__Exercise__: Go through the entries one line at a time, and gather every line that has the word "Europe".
── Stored data ──
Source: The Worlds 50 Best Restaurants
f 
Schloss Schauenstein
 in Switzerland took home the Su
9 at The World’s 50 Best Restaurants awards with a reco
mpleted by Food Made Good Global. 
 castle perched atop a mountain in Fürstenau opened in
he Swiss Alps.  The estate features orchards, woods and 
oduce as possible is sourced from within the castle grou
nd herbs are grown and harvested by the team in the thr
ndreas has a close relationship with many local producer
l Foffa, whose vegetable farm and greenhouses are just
───
── Stored data ──
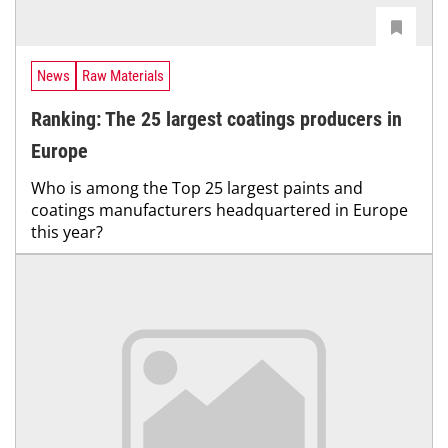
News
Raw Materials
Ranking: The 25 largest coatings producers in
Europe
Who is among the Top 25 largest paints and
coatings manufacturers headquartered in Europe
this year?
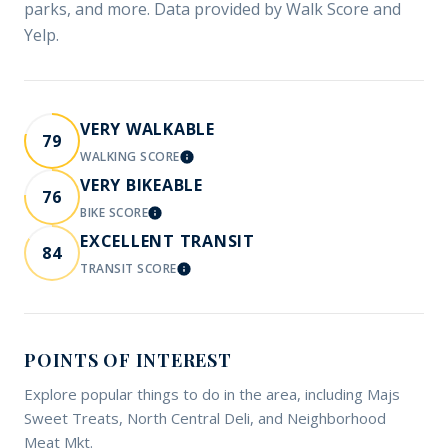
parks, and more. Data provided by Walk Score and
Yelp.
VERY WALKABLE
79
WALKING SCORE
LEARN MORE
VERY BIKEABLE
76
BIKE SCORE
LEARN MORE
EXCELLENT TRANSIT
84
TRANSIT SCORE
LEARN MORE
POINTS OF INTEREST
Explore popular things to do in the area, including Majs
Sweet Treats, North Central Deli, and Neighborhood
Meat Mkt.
───
__Task output__:
Europe
coatings manufacturers headquartered in Europe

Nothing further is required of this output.